石膏ボードをリサイクル場で処理をおこなうと100%再利用可能なのですが、埋立地で処分し、さまざまな要因が重なることによって危険な硫化水素ガスを発生させてしまうのです。そうなると非常に環境に悪いだけではなく、最悪人の命まで奪ってしまいます。
現在では、石膏ボードの埋立処分が全面禁止になるなど対策が練られていますが、リサイクル場の容量にも限りがあります。
石膏ボードは、きちんとリサイクルすれば100%再利用可能な資源ですので、今後、処分場を増やすなどの展開に期待したいところです。
石膏ボードの種類を解説
ではここからは、石膏ボードにはどのような種類があるのかをご紹介していきましょう。
9.5mm厚の石膏ボード
厚さ9.5mmの石膏ボードは、一番標準的なものとして部屋の壁や天井の下地材として使われています。

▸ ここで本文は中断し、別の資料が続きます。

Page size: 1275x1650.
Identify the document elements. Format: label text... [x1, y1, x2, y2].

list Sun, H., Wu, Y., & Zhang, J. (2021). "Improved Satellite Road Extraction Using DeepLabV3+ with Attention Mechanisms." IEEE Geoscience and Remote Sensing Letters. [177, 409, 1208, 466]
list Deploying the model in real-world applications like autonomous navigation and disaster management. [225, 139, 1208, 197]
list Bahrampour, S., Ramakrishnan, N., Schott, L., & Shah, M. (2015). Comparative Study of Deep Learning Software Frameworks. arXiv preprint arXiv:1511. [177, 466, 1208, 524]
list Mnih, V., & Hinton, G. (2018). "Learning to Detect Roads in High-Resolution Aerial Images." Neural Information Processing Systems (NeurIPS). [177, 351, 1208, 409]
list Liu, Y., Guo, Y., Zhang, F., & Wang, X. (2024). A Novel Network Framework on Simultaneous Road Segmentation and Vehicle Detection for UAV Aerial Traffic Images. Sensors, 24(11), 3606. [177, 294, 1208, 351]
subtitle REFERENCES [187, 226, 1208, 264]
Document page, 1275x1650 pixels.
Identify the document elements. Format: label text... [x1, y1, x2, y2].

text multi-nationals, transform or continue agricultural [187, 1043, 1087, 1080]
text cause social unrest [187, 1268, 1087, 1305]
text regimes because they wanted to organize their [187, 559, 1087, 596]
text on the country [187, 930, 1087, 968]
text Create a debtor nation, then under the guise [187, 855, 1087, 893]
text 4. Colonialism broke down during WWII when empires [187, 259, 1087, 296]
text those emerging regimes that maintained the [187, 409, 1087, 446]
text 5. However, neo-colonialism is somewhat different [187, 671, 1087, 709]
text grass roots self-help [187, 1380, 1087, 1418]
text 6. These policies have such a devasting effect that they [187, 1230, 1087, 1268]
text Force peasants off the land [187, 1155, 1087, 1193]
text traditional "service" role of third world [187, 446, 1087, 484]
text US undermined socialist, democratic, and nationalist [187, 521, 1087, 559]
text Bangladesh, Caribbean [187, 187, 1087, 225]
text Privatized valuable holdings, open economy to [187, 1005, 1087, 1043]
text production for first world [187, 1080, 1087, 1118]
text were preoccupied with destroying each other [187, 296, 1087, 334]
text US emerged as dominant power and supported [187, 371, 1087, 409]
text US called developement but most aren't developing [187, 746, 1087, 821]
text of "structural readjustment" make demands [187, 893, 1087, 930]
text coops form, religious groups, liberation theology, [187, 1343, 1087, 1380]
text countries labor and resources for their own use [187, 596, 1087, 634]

建築基準法では、通常の火災による火熱が加えられた場合に、次の3つの要件を満たすと防火材料と分類されます。
- 燃焼しないこと
- 防火上、有害な損傷(変形、溶接、き裂など)を生じないこと
- 避難上、有害な煙またはガスを発生しないこと
この3つの要件を満たしたうえで、要件を満たさなくなるまでの加熱時間の長さによって「不燃材料」「準不燃材料」「難燃材料」に分類されています。
- 不燃材料:加熱開始後20分
- 準不燃材料:加熱開始後10分
- 難燃材料:加熱開始後5分
9mmの石膏ボードは、このうち準不燃材料に分類されています。
12.5mm厚の石膏ボード
12.5mmの石膏ボードも標準的なものですが、9.5mmとは違って厚さがあるため不燃材料と分類されています。こちらも部屋の壁や天井の下地材として広く使われています。
耐水・防水石膏ボード
石膏ボードは水や湿気に弱いため、台所や洗面所といった水をよく使う場所には耐水・防水の石膏ボードを使用することで、曲がりやクネリを防ぐことができます。こちらも9.5mmと12.5mmがあります。
化粧石膏ボード
石膏ボードを貼った後、仕上げにクロスを貼りますが、石膏ボード自体に板目やクロス模様を施したものがあります。化粧石膏ボードは、シックハウス症候群の原因となるホルムアルデヒドを吸着し、分解、低減する機能を持ったものがあります。
日本の石膏ボードメーカーは大手2社で寡占
石膏ボードメーカーは、吉野石膏、チヨダウーテの大手2社の寡占となっています。
吉野石膏
石膏ボードは、115年の歴史を誇る吉野石膏が圧倒的なシェアを誇っています。その率なんと80%以上。石膏ボードの名前である「タイガーボード」は、この吉野石膏の商品名なのです。
チヨダウーテ
チヨダウーテは1955年から石膏ボードの製造販売を手掛けている会社です。チヨダウーテは石膏ボードだけではなく、グラスウールやセメント板、ロックウール系吸音板なども製造しています。